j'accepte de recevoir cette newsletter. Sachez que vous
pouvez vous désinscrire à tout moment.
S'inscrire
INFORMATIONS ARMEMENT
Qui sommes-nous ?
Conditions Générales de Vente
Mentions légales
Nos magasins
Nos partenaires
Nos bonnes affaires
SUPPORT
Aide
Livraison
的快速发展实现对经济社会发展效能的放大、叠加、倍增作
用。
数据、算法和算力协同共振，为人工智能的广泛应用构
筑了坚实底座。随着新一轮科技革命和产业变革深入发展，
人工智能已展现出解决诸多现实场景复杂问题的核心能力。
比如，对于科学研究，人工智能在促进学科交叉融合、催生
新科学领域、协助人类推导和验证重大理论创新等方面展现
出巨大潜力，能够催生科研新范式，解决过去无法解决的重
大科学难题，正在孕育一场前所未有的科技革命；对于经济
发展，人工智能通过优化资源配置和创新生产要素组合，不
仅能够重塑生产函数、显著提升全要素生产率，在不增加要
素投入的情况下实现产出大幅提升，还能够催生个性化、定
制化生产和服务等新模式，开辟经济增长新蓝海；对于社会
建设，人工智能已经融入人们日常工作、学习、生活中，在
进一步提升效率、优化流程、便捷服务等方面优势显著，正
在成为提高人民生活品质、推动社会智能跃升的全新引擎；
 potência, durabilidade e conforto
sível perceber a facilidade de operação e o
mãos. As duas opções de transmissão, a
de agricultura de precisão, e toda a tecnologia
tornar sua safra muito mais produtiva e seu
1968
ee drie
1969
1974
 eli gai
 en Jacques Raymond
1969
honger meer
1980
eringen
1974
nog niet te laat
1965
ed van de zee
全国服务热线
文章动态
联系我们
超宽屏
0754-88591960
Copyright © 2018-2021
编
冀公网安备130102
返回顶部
■ ■ ■ ■ ■
◆ **WHAT THE EXERCISE ASKS**: Nothing may be dropped or altered. Copy every line above.

◆ **EXERCISE RESPONSE**:
j'accepte de recevoir cette newsletter. Sachez que vous
pouvez vous désinscrire à tout moment.
S'inscrire
INFORMATIONS ARMEMENT
Qui sommes-nous ?
Conditions Générales de Vente
Mentions légales
Nos magasins
Nos partenaires
Nos bonnes affaires
SUPPORT
Aide
Livraison
的快速发展实现对经济社会发展效能的放大、叠加、倍增作
用。
数据、算法和算力协同共振，为人工智能的广泛应用构
筑了坚实底座。随着新一轮科技革命和产业变革深入发展，
人工智能已展现出解决诸多现实场景复杂问题的核心能力。
比如，对于科学研究，人工智能在促进学科交叉融合、催生
新科学领域、协助人类推导和验证重大理论创新等方面展现
出巨大潜力，能够催生科研新范式，解决过去无法解决的重
大科学难题，正在孕育一场前所未有的科技革命；对于经济
发展，人工智能通过优化资源配置和创新生产要素组合，不
仅能够重塑生产函数、显著提升全要素生产率，在不增加要
素投入的情况下实现产出大幅提升，还能够催生个性化、定
制化生产和服务等新模式，开辟经济增长新蓝海；对于社会
建设，人工智能已经融入人们日常工作、学习、生活中，在
进一步提升效率、优化流程、便捷服务等方面优势显著，正
在成为提高人民生活品质、推动社会智能跃升的全新引擎；
 potência, durabilidade e conforto
sível perceber a facilidade de operação e o
mãos. As duas opções de transmissão, a
de agricultura de precisão, e toda a tecnologia
tornar sua safra muito mais produtiva e seu
1968
ee drie
1969
1974
 eli gai
 en Jacques Raymond
1969
honger meer
1980
eringen
1974
nog niet te laat
1965
ed van de zee
全国服务热线
文章动态
联系我们
超宽屏
0754-88591960
Copyright © 2018-2021
编
冀公网安备130102
返回顶部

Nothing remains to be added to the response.